The Price for Freedom

Then suddenly, Bert F. Kaylor, the tail gunner, screamed, “Jerries at 6 o’clock!“ I thought, "Boy, that’s right up our butts!” 

Contributed by Virgil R. Marco, Sr.

As Hitler’s war machine rolled over Europe in 1941, America began preparing for war. Peaceful negotiations had failed to stop Hitler. The Europeans found out too late that negotiations with a dictator are useless and soon found out what it’s like to lose their freedom. If only the great depression had never happened. Blame it on the depression. People were hungry and desperate for jobs, blindly supporting the politicians promising good times. The last thing anybody wanted was war. However, to stay free it became necessary.

I was a senior at W. H. Adamson High School in Dallas, Texas when the Japanese attacked Pearl Harbor on December 7, 1941. My friend, Robert Carlisle, had joined the naval reserves and was on the Arizona for training when the Pearl Harbor attack occurred. Robert was killed in the attack. He lived only a few houses east of my home on Sunset Street.

In the fall of 1942, while attending my first semester at Texas A & M University, I learned that another one of my friends and former neighbor had been killed in action on a bomber raid over Europe. His name was Truman C. Wilder, Jr. Truman was an only child and his mother, Mrs. Birdie Wilder, was his only support working at the nearby Sears store. They lived at 312 ½ Sunset in a four-unit apartment house across the street from my home. Truman graduated from W. H. Adamson High School in June 1940 and joined the Air Force in January 1942 along with several of his classmates, Jack Harris, Bob Redwine, Ernest A. Redwine, Jr. and Mike Elphingstone. Jack Harris and Bob Redwine survived the war but Ernest, Bob’s brother, and Mike did not. Mike lost his life in 1943 on a heavy bomber in the South Pacific. Ernest was with the 305th Bomb Group flying as waist gunner on a Flying Fortress when he lost his life on May 17, 1943 on a mission to Lorient, France. He was buried at the Cambridge American Cemetery in Cambridge, England.

=-=-=-=-=

PROMPT 1:
List the classmates named in the memoir who joined the Air Force in January 1942 along with Truman.
PROMPT 2:
Retype the memoir from "The Price for" up to and including "R. Marco, Sr.".

DATA EXTRACT:
=-=-=-=-=

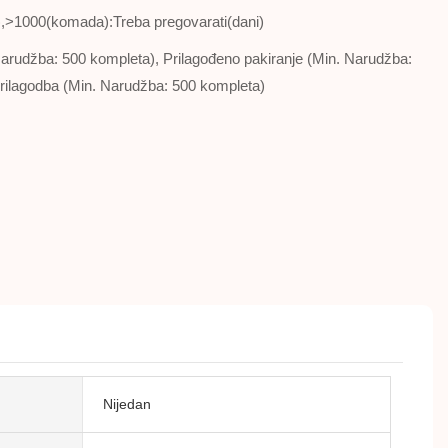
,>1000(komada):Treba pregovarati(dani)
 Narudžba: 500 kompleta), Prilagođeno pakiranje (Min. Narudžba:
prilagodba (Min. Narudžba: 500 kompleta)
Nijedan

=-=-=-=-=

WORKED SOLUTION 1:
Jack Harris, Bob Redwine, Ernest A. Redwine, Jr., Mike Elphingstone

WORKED SOLUTION 2:
The Price for Freedom

Then suddenly, Bert F. Kaylor, the tail gunner, screamed, “Jerries at 6 o’clock!“ I thought, "Boy, that’s right up our butts!” 

Contributed by Virgil R. Marco, Sr.